We were interested to know how much the cell origin and the cell quality could change the cellular profile of immunocytokines and to what degree this change could affect immunological cells. The gene expression array of AD-MSCs revealed a 32-fold upregulation of Csf2. We suggested that Csf2 released from AD-MSCs increased the proliferation of macrophages and monocytes, which in turn released IL10. Previous studies suggested that monocytes were induced to release IL10 by hepatocyte growth factor (HGF) secreted from MSCS [33,34,35,36]. AD-MSCs secreted more IL6 and less TGFβ than BM-MSCs, which was consistent with array results that showed a threefold increase in Il6 gene expression and a 23-fold decrease in Tfgb2 gene expression in AD-MSCs versus BM-MSCs. AD-MSCs showed the upregulation of Il23a, which was mainly immunostimulatory, and the downregulation of Tnfrsf11b, which is an important inhibitor of the transcription of many immune-related genes [37].

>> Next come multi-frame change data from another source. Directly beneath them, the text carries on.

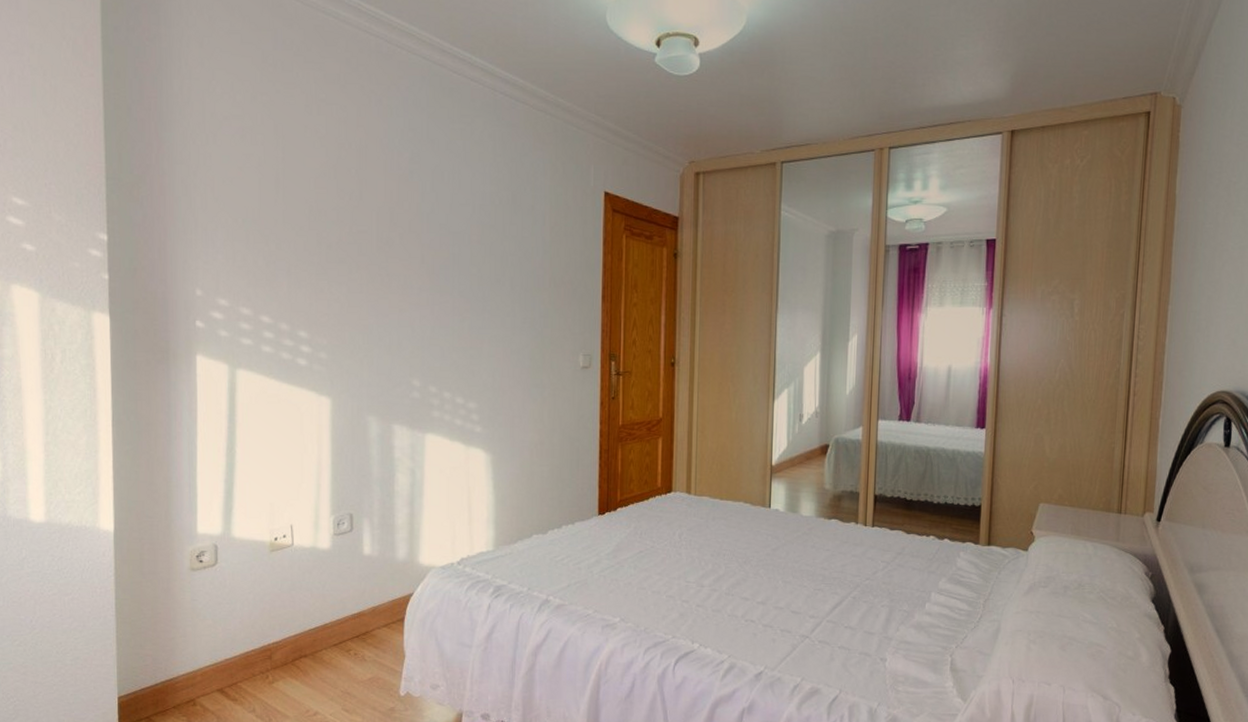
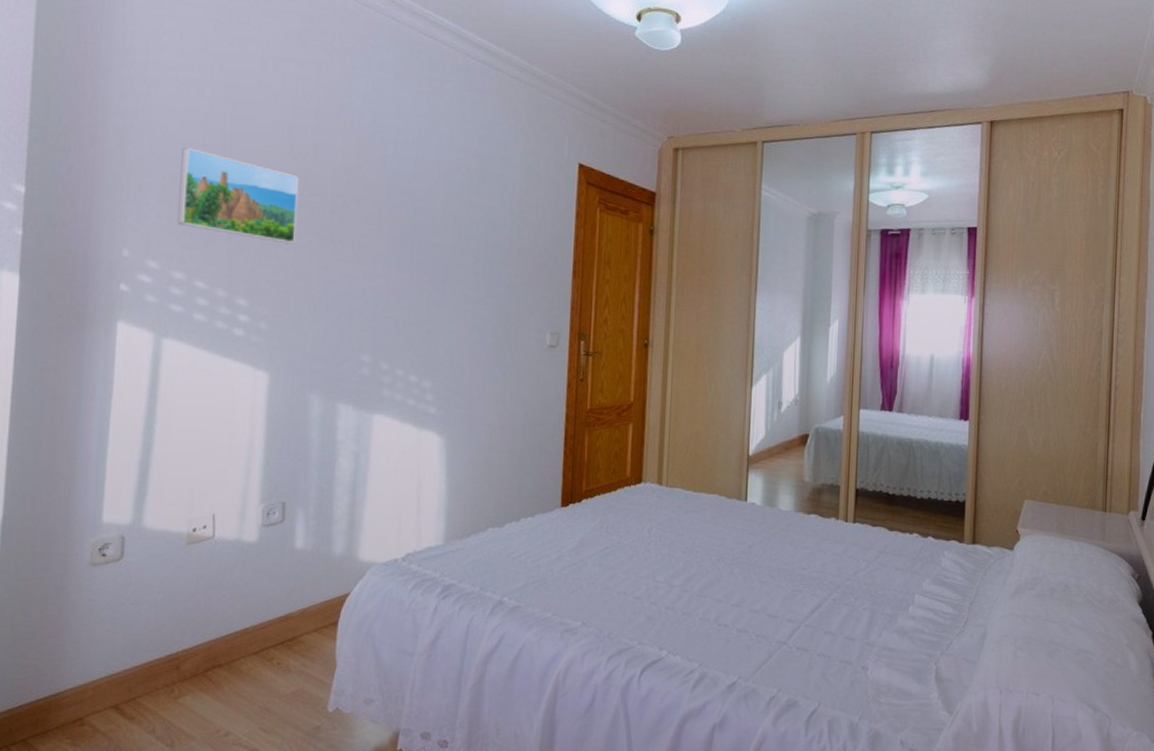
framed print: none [241,192,348,279] -> present [178,148,299,244]

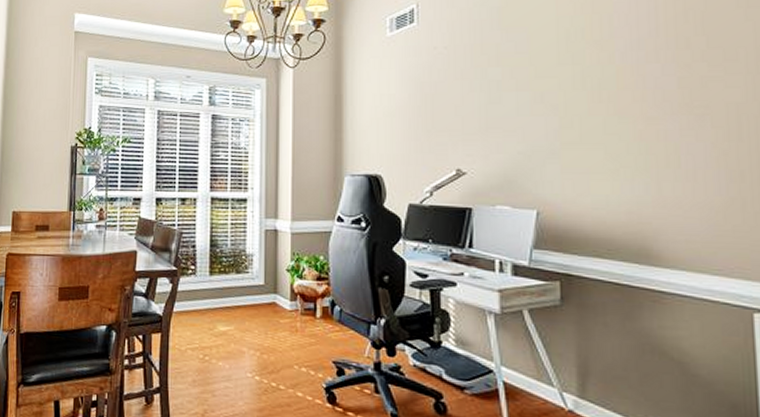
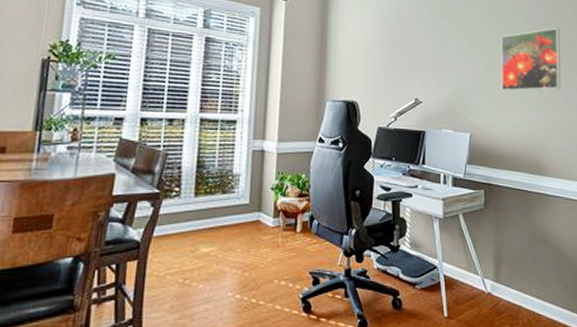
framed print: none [581,63,686,155] -> present [501,27,561,91]

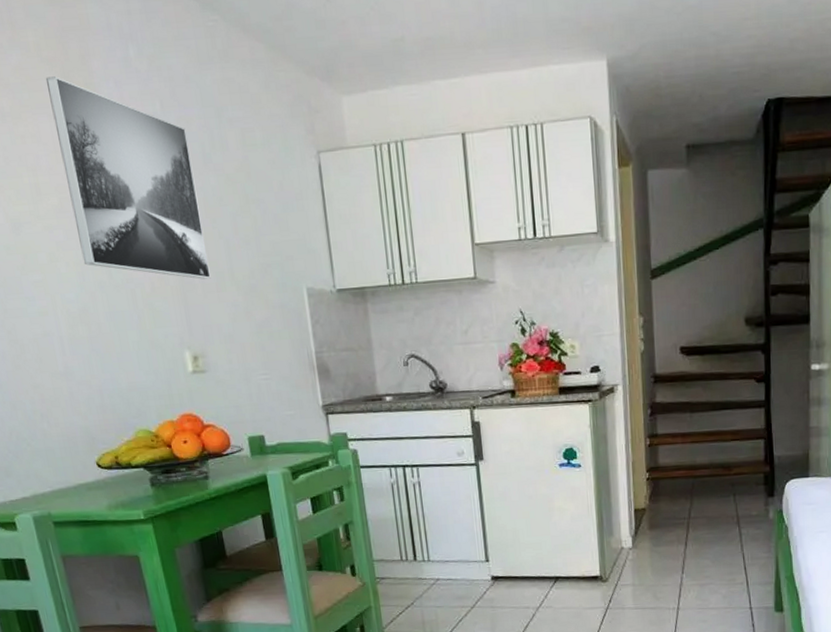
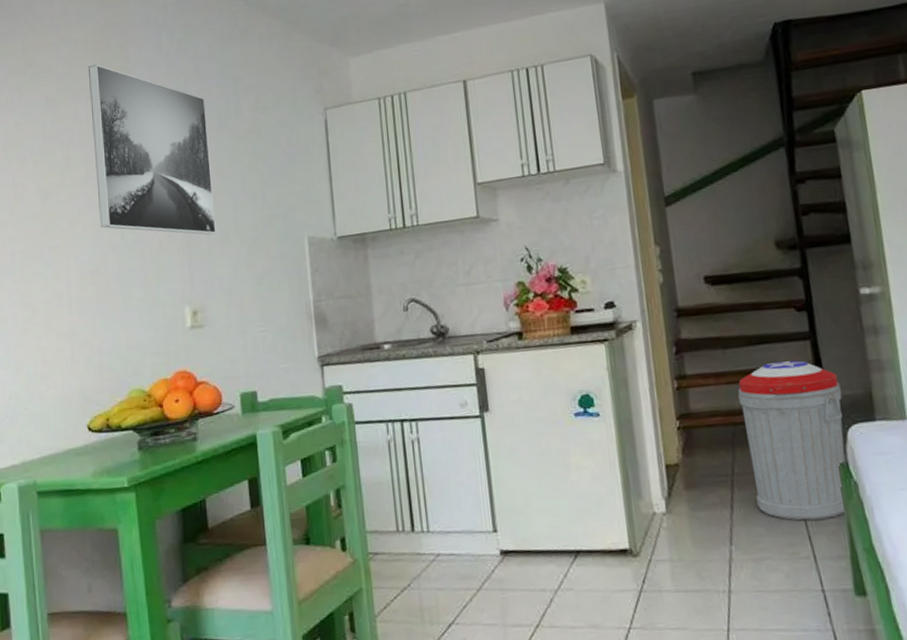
trash can: none [700,425,785,555] -> present [737,360,847,521]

In this study, the gene expression array of AD-MSCs showed a 21-fold increase in Tnfsf13b, which is a B-cell activating factor, so we supposed that the increased percentage of CD8+ cells after co-culture with AD-MSCs could be attributed to B lymphocyte activation. Although the effect of MSCs on B lymphocytes is controversial [38, 39], some studies reported the expression of CD8 markers on B lymphocytes in some diseased conditions and after in vitro activation [40, 41]. It was reported that both AD and BM-MSCs induce macrophage polarization toward the M2 phenotype [42], and in another study, it was found that aged MSCs were less effective inducers of M2 macrophages than young MSCs [43], but no study has investigated the effect of the prolonged passage of MSCs on macrophage polarization. Here, we found that late-passaged cells were less effective inducers of M2 macrophages as well as less effective suppressors of CD4+ and CD8+ cells.

Although the proliferative capacity of early-passaged cells significantly decreased, they were more potent immunosuppressors than late-passaged cells. Late-passaged cells downregulated many immunosuppressive genes: Tnfrsf11b was downregulated 1200-fold in p6 versus p1, Tgfb2 was downregulated 17-fold, and leukocyte inhibitory factor (Lif) was downregulated 31-fold.

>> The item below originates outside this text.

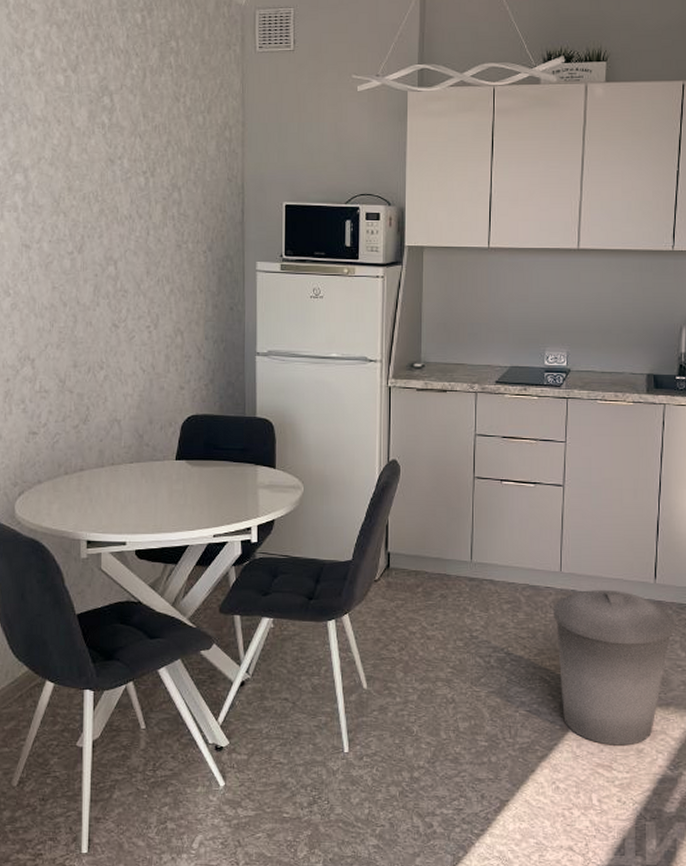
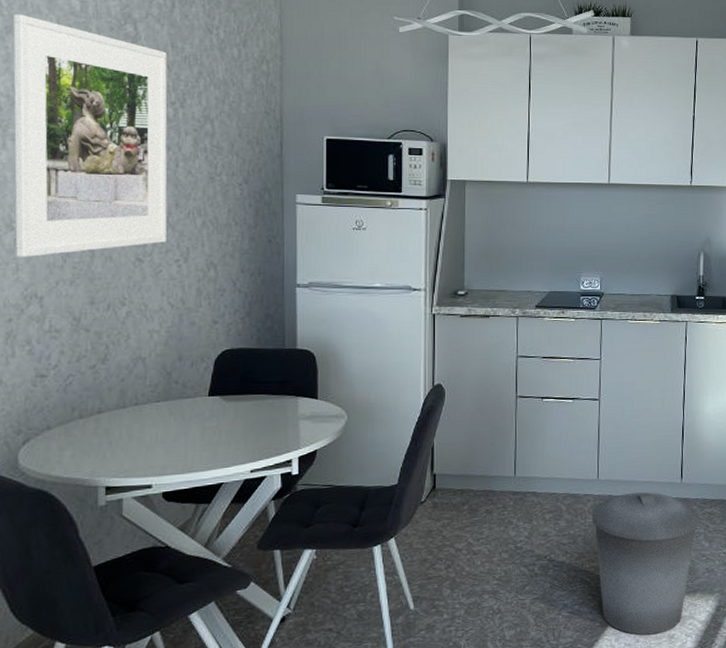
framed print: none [9,92,140,321] -> present [13,14,167,257]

This study is limited by variable sources of MSCs; unfortunately, BM-MSCs isolated in our lab were highly contaminated with haemopoietic cells, which could affect downstream analysis (Online Resource 4). Therefore, we used immunodepleted BM-MSCs p1 obtained from NIH-funded research at The Scripps Research Institute. We tried to expand BM-MSCs and AD-MSCs, but passaged cells were low in quantity and quality so we used commercially available BM-MSCs p6 which indeed had decreased telomerase reverse transcriptase activity (TERT) in comparison with p1 cells (Online Resource 2). Although it will be interesting to know the inhibitory effect of MSCs derived from other tissues, we only used BM and AD for our study because It was more feasible. In vivo replication of the results was difficult due to low cell yield and low proliferative capacity.

In conclusion, we demonstrated that not only the cell phenotype but also the immunomodulatory properties of MSCs are largely affected by the cell origin and cell quality, which could be reflected in clinical outcomes. In vivo and detailed immunological studies of MSCs from different origins and passages will help to unify the cell sources and passages. Efforts to isolate homogenous MSC populations should focus not only on phenotypic characteristics but also on functional characteristics. These functional variations must be taken into consideration in trials to optimize MSC-based therapy.